Ford Foundation Fellowship Awarded

Kathy Bancroft

Kathy Bancroft has come a long way from thinking she wasn't smart enough to be a chemistry major. She is now working on a Montana State University research team that is seeking answers to the development of the human nervous system. This work has helped her earn a Ford Foundation Predoctoral Fellowship for Minorities from the National Academy of Sciences in the amount of $24,000 a year for three years.

Bancroft is working on her doctoral degree in cell biology and neuroscience at MSU. Only 60 of the Ford Foundation Fellowships are awarded nationally. The awards are made to those individuals who have demonstrated superior scholarship and show the greatest promise for future achievement as scholars, researchers and teachers in institutions of higher education.

"These scholars ultimately inspire other students to pursue an academic career in teaching and research," foundation officials noted.

Bancroft is a member of the tiny Lone Pine Paiute Shoshone Reservation 60 miles south of Bishop, Calif. "I took chemistry in high school and I was always good in math and science," she said. She went on to one year of college as a premed major at Stanford University in California and decided she didn't want to be a doctor.

She left college and went to work in Indian education programs in her hometown. "Here I was trying to get kids to go on to higher education and I hadn't even done that myself," she said.

Bancroft was the mother of two young sons, Franco and Harmey, at the time. When her sons were in junior high they started talking about going to college.

"They said that I had to go to school with them. So I started taking outreach classes at Cerro Coso Community college in Bishop," she said.

From there she moved to Colorado where there were better schools. She graduated from Ft. Lewis College in Durango, Colo. with a double major in chemistry and cellular/molecular biology. Bancroft came to MSU's graduate program for her master's degree because of the work of chemistry professor Paul Grieco and because she was looking to go to school in a small town. She received her master's degree in organic chemstry from MSU in 1999.

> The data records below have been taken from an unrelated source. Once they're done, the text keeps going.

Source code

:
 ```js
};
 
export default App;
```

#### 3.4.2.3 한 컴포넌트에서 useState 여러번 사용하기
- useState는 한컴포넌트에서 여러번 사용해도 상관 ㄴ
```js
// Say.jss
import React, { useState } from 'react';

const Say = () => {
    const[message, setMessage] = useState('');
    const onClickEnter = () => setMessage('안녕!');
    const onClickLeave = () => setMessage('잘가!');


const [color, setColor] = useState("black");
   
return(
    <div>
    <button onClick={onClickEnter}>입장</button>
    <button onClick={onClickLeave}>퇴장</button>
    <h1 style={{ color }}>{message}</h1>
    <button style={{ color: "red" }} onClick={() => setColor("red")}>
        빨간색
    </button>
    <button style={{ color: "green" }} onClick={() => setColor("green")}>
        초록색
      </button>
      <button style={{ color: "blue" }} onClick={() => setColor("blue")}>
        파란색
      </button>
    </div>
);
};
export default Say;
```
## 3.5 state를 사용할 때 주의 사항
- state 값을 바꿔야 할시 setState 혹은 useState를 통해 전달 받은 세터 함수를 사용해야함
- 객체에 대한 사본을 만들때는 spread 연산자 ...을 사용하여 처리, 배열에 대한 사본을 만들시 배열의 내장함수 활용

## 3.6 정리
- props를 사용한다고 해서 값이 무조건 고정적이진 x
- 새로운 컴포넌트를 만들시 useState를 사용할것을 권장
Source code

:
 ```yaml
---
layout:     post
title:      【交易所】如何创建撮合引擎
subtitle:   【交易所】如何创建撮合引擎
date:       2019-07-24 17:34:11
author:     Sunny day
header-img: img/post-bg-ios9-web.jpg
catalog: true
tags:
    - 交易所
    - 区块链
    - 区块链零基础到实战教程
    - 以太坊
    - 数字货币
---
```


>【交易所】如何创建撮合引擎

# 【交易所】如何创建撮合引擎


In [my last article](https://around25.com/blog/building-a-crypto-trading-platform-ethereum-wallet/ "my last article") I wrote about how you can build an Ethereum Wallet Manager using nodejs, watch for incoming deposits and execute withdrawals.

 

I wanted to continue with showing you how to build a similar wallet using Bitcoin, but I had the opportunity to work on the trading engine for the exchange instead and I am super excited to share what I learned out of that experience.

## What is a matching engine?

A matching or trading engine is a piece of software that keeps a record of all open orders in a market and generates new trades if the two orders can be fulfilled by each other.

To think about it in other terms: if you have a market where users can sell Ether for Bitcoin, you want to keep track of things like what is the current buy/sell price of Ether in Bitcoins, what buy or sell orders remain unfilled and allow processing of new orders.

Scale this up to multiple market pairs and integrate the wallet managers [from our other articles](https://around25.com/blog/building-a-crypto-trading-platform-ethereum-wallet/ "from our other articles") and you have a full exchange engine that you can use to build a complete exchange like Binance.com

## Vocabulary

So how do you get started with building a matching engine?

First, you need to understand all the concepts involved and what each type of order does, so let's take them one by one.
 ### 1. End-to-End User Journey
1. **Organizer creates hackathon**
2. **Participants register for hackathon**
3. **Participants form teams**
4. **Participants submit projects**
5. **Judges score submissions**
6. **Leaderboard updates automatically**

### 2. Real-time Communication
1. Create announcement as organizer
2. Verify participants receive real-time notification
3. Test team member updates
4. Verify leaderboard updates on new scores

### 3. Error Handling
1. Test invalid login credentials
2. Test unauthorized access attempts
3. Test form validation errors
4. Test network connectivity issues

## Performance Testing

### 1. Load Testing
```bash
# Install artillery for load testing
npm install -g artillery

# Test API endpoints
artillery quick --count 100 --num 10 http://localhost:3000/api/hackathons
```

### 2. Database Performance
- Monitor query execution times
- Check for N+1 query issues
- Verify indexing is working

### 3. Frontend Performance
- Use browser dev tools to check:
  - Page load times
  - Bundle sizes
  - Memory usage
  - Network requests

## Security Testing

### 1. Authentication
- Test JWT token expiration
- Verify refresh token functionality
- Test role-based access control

Since then she has been working on her doctorate in the chemistry labs of Valerie Copie' and the cell biology/neuroscience lab of Frances Lefcort.

"I want to be a researcher and work with students. I enjoy working with students; they're always exciting," she said. She's not sure where she'll teach but hopes that she can return to her home in Lone Pine.

She has won numerous awards during her years at MSU including the 2000-2001 MSU Native American Studies, Phyllis Berger Annual Award for Leadership. She is also a member of the American Indian Club, Native American Peer Advising and the American Indian Science and Engineering Society.